Tessco is at a major inflection point, and if the Company does not expeditiously pursue a bona fide sale process, we fear that considerably more value will be destroyed for stockholders. Tessco trades below its net asset value and has sufficient liquidity available on its line of credit, plus unencumbered real estate that our due diligence suggests is worth at least $30 million and for which the public markets do not give it credit. However, we are highly concerned that as the Company continues to lose money, the debt will continue to build, the net asset value will continue to decline, and the stock price will follow. As a nano-cap public company with extremely low trading volume, minimal analyst coverage, consistently poor performance in recent years, and inflated public company costs, we believe there is no justification for Tessco to remain public.
We believe there are a number of strategic and financial buyers who would have a genuine interest in pursuing a transaction with the Company, and are in fact aware of the Company's refusal to engage with potentially interested parties on more than one occasion, in an apparent dereliction of the Board's fiduciary duties to stockholders. As we have done, we urge the Board to assess the risk-adjusted long-term value that might be realized in the future by executing management's plan and weigh this against the value that is realizable in the near-term through a sale of the Company.
In addition, we have serious concerns with the role that CEO Sandip Mukerjee and Chairman Paul Gaffney, the Company's longest-tenured continuing director, have played in overseeing the Company's declining financial and stock price performance and implementing a number of stockholder-adverse corporate governance actions (including increasing the share ownership requirement from 25% to 50% for stockholders to call a special meeting, which was voted down by stockholders as part of Mr. Barnhill's consent solicitation process, and implementing a mandatory director retirement age that appeared to be designed to force the Company's largest stockholder off the Board). For these reasons, we intend to express our dissatisfaction with Messrs. Mukerjee and Gaffney by WITHHOLDING AUTHORITY to vote our shares with respect to their election as directors at the Company's upcoming 2021 annual meeting of stockholders.

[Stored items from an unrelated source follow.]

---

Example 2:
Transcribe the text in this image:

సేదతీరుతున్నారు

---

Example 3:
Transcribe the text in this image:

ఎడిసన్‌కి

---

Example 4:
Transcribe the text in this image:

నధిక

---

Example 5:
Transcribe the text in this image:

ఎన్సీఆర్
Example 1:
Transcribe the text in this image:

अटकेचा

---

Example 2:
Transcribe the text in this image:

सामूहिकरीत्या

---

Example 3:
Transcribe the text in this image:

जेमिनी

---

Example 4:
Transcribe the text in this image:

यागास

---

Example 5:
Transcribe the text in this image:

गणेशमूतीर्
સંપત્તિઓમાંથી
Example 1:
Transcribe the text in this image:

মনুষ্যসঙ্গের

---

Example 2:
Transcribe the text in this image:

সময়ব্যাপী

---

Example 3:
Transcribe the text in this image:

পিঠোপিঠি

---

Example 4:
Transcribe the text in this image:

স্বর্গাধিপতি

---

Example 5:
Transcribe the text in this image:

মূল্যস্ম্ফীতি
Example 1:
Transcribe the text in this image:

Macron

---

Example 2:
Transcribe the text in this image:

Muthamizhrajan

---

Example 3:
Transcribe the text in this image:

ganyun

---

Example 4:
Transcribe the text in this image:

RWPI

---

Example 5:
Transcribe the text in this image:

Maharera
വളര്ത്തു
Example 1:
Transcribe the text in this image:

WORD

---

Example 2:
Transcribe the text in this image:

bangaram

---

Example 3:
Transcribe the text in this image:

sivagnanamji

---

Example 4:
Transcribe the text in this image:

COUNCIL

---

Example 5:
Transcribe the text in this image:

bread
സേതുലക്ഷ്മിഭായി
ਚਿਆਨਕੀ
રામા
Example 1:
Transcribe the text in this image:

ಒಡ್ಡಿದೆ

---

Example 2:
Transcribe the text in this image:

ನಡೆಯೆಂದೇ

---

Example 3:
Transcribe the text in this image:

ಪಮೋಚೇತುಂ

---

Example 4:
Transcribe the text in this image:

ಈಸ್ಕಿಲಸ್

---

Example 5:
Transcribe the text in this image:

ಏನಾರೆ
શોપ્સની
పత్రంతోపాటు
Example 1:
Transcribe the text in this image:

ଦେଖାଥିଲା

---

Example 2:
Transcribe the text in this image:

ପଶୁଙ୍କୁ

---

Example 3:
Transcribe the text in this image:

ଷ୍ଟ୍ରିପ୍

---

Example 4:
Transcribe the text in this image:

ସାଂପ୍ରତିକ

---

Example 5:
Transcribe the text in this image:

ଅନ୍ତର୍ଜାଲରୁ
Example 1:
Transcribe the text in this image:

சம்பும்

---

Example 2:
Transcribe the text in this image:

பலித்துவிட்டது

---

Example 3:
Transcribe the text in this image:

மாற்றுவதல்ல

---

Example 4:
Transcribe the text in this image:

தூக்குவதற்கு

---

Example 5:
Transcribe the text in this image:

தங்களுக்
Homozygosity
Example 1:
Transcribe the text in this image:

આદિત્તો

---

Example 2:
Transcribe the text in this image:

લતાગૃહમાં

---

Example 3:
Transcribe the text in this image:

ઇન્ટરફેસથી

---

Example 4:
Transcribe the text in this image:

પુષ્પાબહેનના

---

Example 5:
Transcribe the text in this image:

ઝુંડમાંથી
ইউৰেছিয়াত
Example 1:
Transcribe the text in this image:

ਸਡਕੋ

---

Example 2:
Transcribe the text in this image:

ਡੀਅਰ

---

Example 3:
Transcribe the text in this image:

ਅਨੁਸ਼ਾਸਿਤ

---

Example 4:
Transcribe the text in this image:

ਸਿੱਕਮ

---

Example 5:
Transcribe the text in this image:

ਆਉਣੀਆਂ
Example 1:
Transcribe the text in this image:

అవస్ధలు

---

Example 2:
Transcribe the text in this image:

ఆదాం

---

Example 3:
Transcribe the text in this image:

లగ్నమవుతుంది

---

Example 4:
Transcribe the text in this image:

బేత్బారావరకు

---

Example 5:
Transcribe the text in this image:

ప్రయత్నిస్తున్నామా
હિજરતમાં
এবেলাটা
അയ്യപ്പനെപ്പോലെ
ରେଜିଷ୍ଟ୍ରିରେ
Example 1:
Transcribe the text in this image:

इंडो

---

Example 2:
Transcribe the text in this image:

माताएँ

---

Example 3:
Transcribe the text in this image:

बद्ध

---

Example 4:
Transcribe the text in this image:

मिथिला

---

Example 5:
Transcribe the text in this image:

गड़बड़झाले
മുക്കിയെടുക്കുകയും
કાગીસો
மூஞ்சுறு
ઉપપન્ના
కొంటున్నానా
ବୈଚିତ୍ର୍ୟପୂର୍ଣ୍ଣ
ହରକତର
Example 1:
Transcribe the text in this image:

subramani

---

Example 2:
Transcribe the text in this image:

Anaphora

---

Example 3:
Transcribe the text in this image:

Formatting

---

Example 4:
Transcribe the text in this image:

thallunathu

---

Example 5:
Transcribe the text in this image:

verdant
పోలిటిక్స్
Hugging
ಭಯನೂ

We look forward to having a direct and constructive engagement with the Board to ensure that the Company pursues a full and fair sale process with the singular goal of maximizing value for stockholders.
/s/ Ari B. Levy
Ari B. Levy
About Lakeview Investment Group
Lakeview Investment Group is a Chicago-based investment manager, founded in 2004, with a focus on small- and mid-cap companies. Lakeview's strategy focuses primarily on long-term investments in companies trading at significant discounts to its estimate of intrinsic value. On select occasions, Lakeview engages directly with company management to help drive shareholder value.